17.  The court Aquo erred in law in finding that the Respondent could proceed with a summary dismissal in circumstances where the employment contact had long been terminated by fact of resignation.

18.  The issue of procedural fairness does not arise in the circumstances of this case because the contract of employment was severed by a resignation by the employee.

19.   This case is in fours with the following three (3) cases from the Kingdom of Swaziland namely; Simon Dludlu V. Emalangeni Foods Industries– (IC Case No. 47/2004; Graham Rudolf V. Mananga College Case No. 94/2007 and Nana Mdluli V. Conco Swaziland Limited case No. 12 /2004.

20.  In Simon Dludlu V Emalangeni Foods Industries (IC Case No. 47/2004), the President of the Industrial Court of Swaziland P.R. Dunseith stated;

“Resignation is a unilateral act which brings about termination of the employment relationship without requiring acceptance. Whilst the Respondent took every effort to ensure that the disciplinary hearing was procedurally fair, its efforts were unnecessary because the employment contract had already been terminated by the Applicant himself on 20th October, 2000.  The question whether the termination of the Applicant’s services was fair and reasonable does not arise in circumstances where the Applicant has resigned and no case for constructive dismissal has been pleaded or established.”

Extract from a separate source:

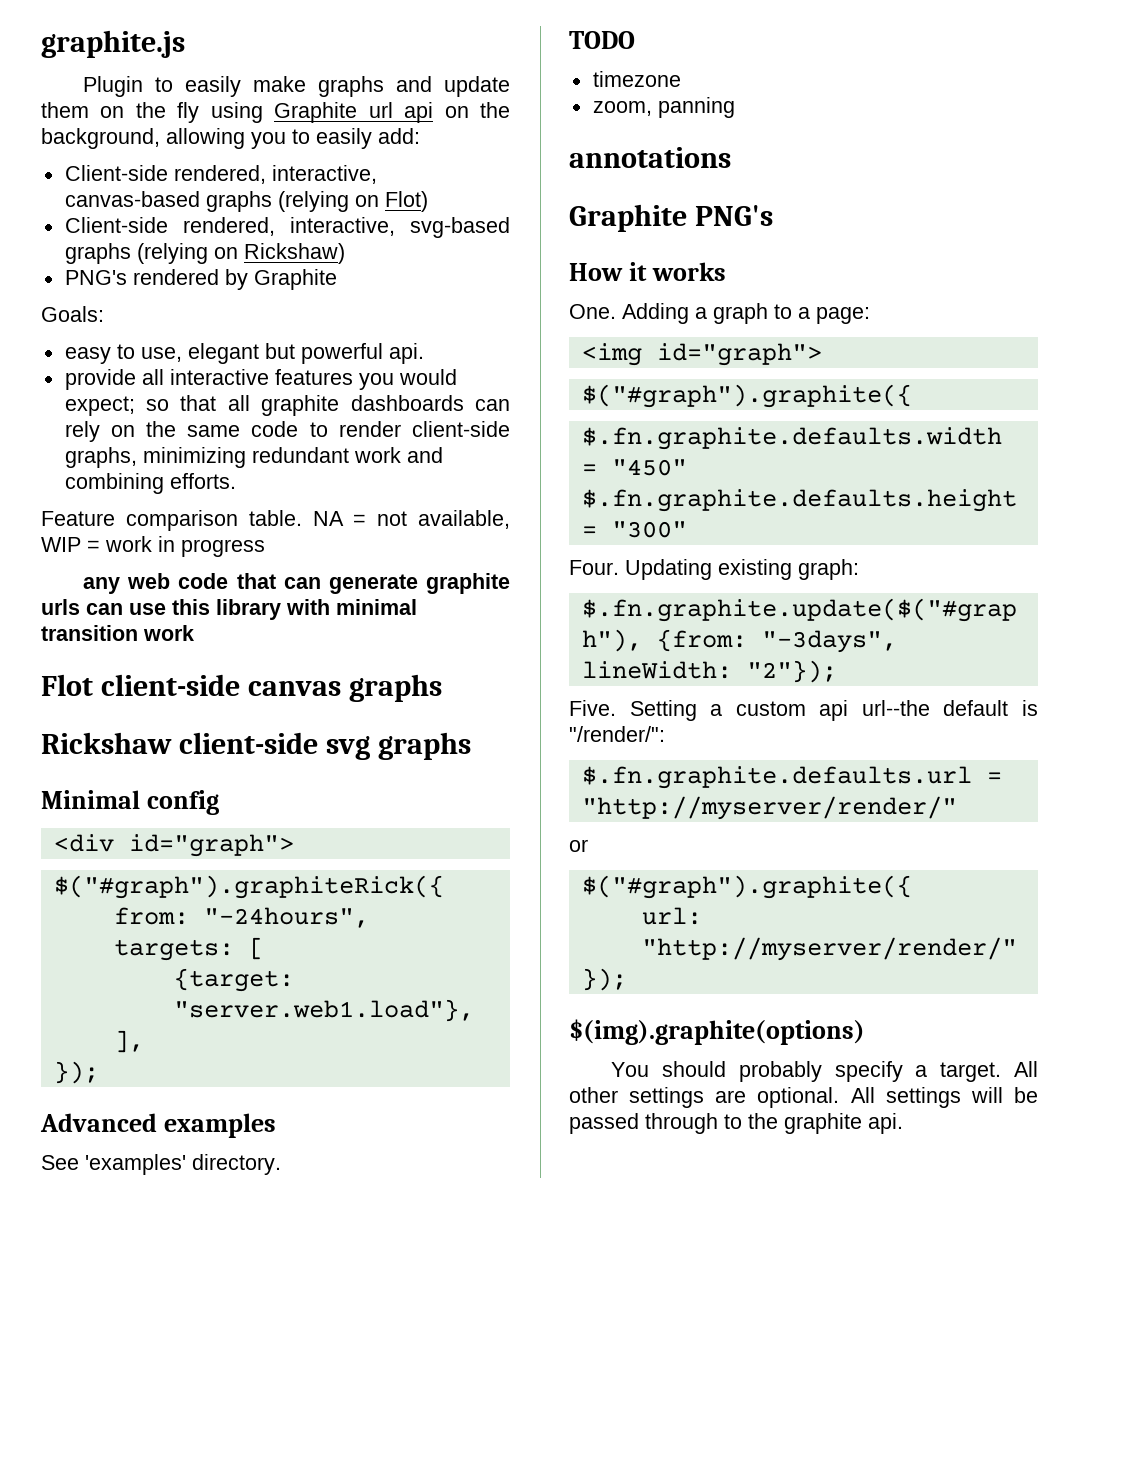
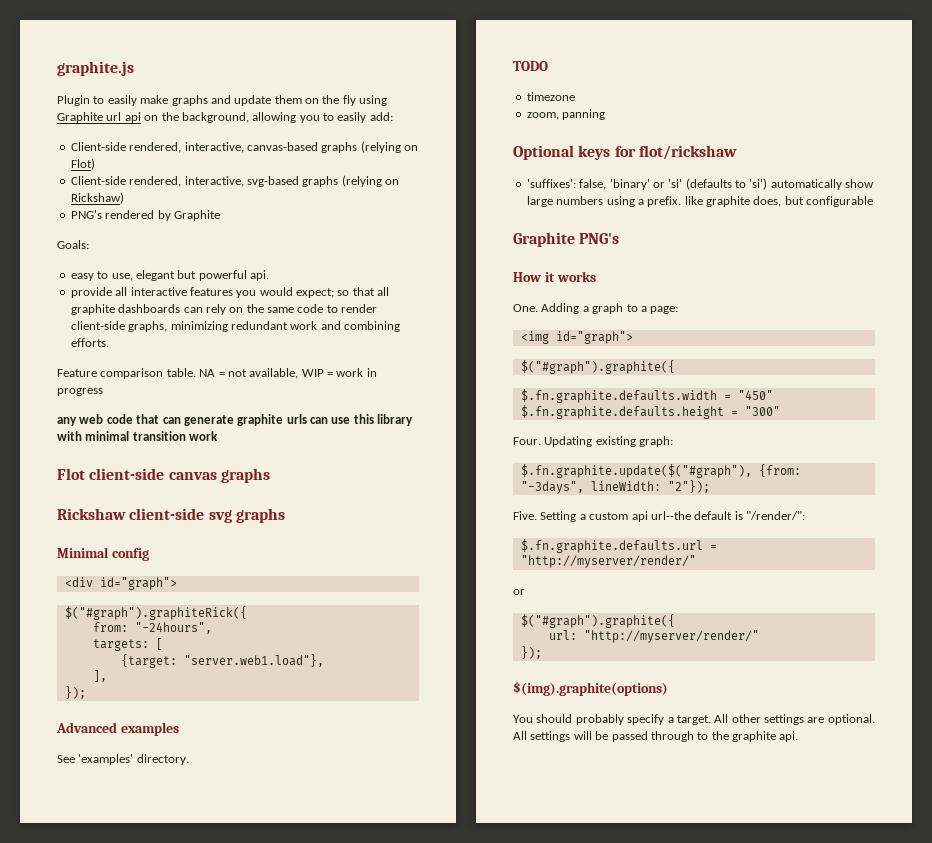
[569,147,731,168] annotations -> [513,145,737,160] [526,178,875,190] [526,196,874,207] Optional keys for flot/rickshaw // 'suffixes': false, 'binary' or 'si' (defaults to 'si') automatically show large numbers using a prefix. like graphite does, but configurable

21.  I could not agree more with this position.  The Hon. Magistrate erred in failing to uphold the resignation of the Appellant with an order of payment of the terminal benefits already accrued to him by fact of the resignation.

22. To this extent, the Appeal succeeds and the court substitutes the Judgment of the lower court and the decree with the following orders;

a. the Appellant having lawfully resigned could not subsequently be summarily dismissed

b. the Respondent was obliged to pay the terminal benefits accrued to the Appellant by fact of resignation as follows;

i. salary up to 31st May, 2001 in the sum of Ksh.182,000. 00

ii. three(3) months’ salary in lieu of Notice in the sum of Ksh.426,000. 00

iii. payment in lieu of accrued leave in the sum of Ksh.182,197. 60 less the admitted debt in the sum of Ksh.337,197. 00

Net award is Ksh.452,802. 40.  The amount is payable with interest at court rates from the date of this Judgment till payment in full.

25.  The Appellant is awarded the costs of the Appeal and proceedings in the lower court.

Dated and Delivered at Nairobi this 17th day of April, 2015.